London is a coastal city, linking us to the ocean via the tidal River Thames which flows 95 miles through the city from its tidal limit at Teddington in West London. Along its length many freshwater rivers drain into it, bringing water down from the upland areas of a vast river basin.
The River Thames built our city through maritime trade linking the UK to the rest of the world. The Thames remans a vital and vibrant working river, bustling daily with freight, passenger ferries, tourist ferries and recreational boats. Every day thousands of people walk along its banks sampling the many venues, attractions, cafes and restaurants or outside of the city centre finding tranquillity along the Thames Path and the foreshore mud-larking or simply watching the world go by. The Thames is equally vital for wildlife. It is home to the most nationally significant fish nursery areas in the North Sea and more than 300,000 birds that fly here from Africa for the winter. Over 125 species of fish call the Thames home, with many needing to use the river as a migration corridor travelling from the ocean to freshwater upstream as part of their life cycle. Marine mammals follow the fish in with two species of seal using the outer estuary as breeding grounds and harbour porpoise using the river to feed. Coastal communities in Essex and Kent rely on the Thames for tourism, commercial fisheries, renewable energy and its home to the second largest port in the country. Through this link to the ocean and the wealth of industry, heritage and community life it has brought, London has developed into one of the greatest cities in the world.
The capital’s population is expected to grow, on current projections, from today’s 8.6 million people to 10 million by 2035. With the current size and this expected growth comes equal pressure and challenges to the natural environment.

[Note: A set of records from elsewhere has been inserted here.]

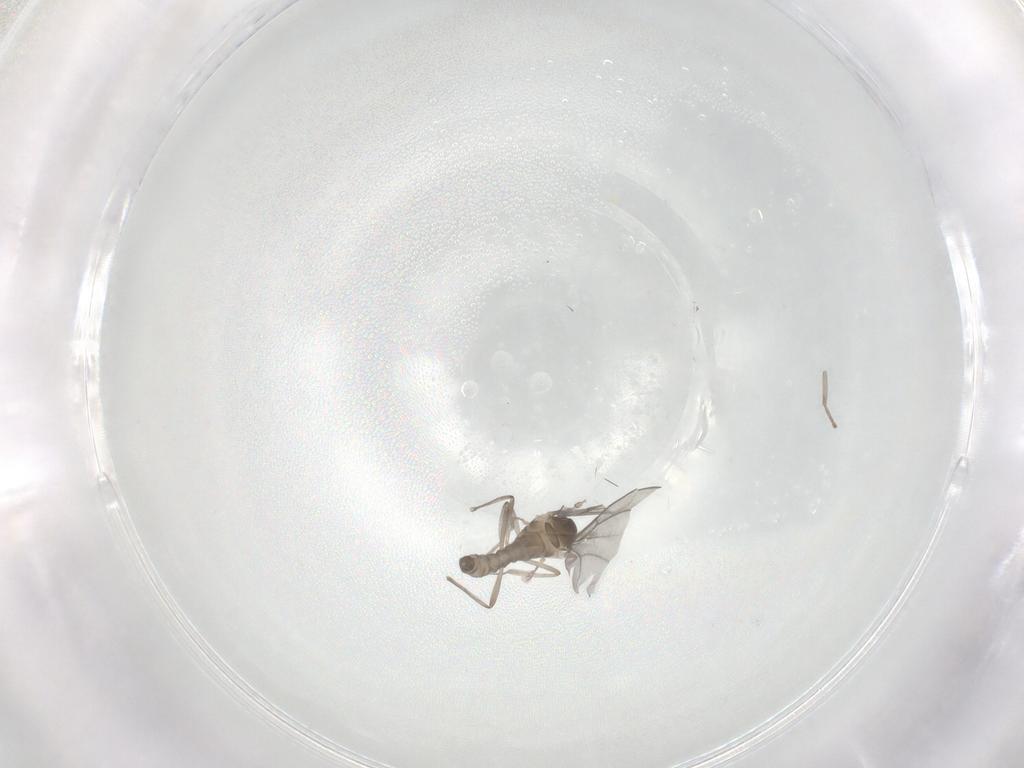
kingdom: Animalia
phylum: Arthropoda
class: Insecta
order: Diptera
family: Cecidomyiidae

Coupled with the threat from climate change, our mighty Thames is under immense pressure from development and pollution from all across the Greater London area and beyond. One highly visible and preventable pollutant is litter and every day the Thames delivers our litter to the ocean adding to the ever-increasing amount of litter from the around the world.
Every day, single use plastic water bottles are finding their way to the River and ultimately the ocean and because of the way the river moves, litter can stay in the river for up to three months constantly degrading from water and sediment erosion, sun exposure and saltwater effects. So, not just large pieces of litter which you can easily see, but also the tiny microplastic particles resulting from the plastic breaking down are also entering our ocean from the city. Recent studies show that 75% of fish sampled from the Thames have microplastics in their stomachs. Yet we are lucky to have arguably the best drinking water in the world supplied directly to us, everywhere we go. London doesn’t need to buy and drink water from single-use plastic bottles. All we need is the will and the infrastructure to support the refill revolution and much of it already exists.
#OneLess project partner, the Thames Estuary Partnership (TEP) is a neutral body advocating for the sustainable management and development of the Thames Estuary. We provide a framework for sustainability by convening around issues with a diverse array of stakeholders to address challenges and barriers while seeking sustainable solutions. With a strong network of over 6000 stakeholders including maritime industry, coastal engineers, urban developers, recreational groups, commercial fisheries, heritage, regulators, landowners, academia, schools and the general public, our mission is to connect people, ideas and the Thames landscape to drive social, economic and environmental improvement in the Thames Estuary.
TEP’s wide array of work streams support the delivery of the #OneLess campaign. We work closely with industry ( DP World London Gateway, Tideway) local government (Greater London Authority, Transport for London), regulators (Environment Agency, Port of London Authority , Thames Water), land owners (The Crown Estate), local Business Improvement Districts (Team London Bridge, Better Bankside, South Bank & Northbank BIDS), charities (Thames Festival Trust, Thames21) and many academic institutions (UCL, KCL, ICL, RhUL, NHM).
Specifically, TEP lead on the co-ordination and delivery of the #OneLess Thames Litter Monitoring Programme. Utilising our existing role of facilitator and secretary for the PLA’s Thames Litter Forum, we are working with various partners to implement a simple, science-based process for monitoring the impacts of the #OneLess campaign by gathering, analyzing, and presenting data on the source, pathways and fate of floating plastic litter in the Thames while also engaging citizen scientists in land based data collection and raising awareness of the link between Londoners, the Thames & the ocean.
TEP provides the opportunity to integrate #OneLess with other coastal initiatives throughout the UK through our role as Chair of the Coastal Partnerships Network and work on the North Thames Fisheries Local Action Group at Leigh-on-Sea.
We are committed to the refill revolution and will continue to work towards a London that is aware of its place as a gateway to the ocean, where all our individual activity impacts on and connects us to the ocean via the River Thames. Everything we do touches the ocean.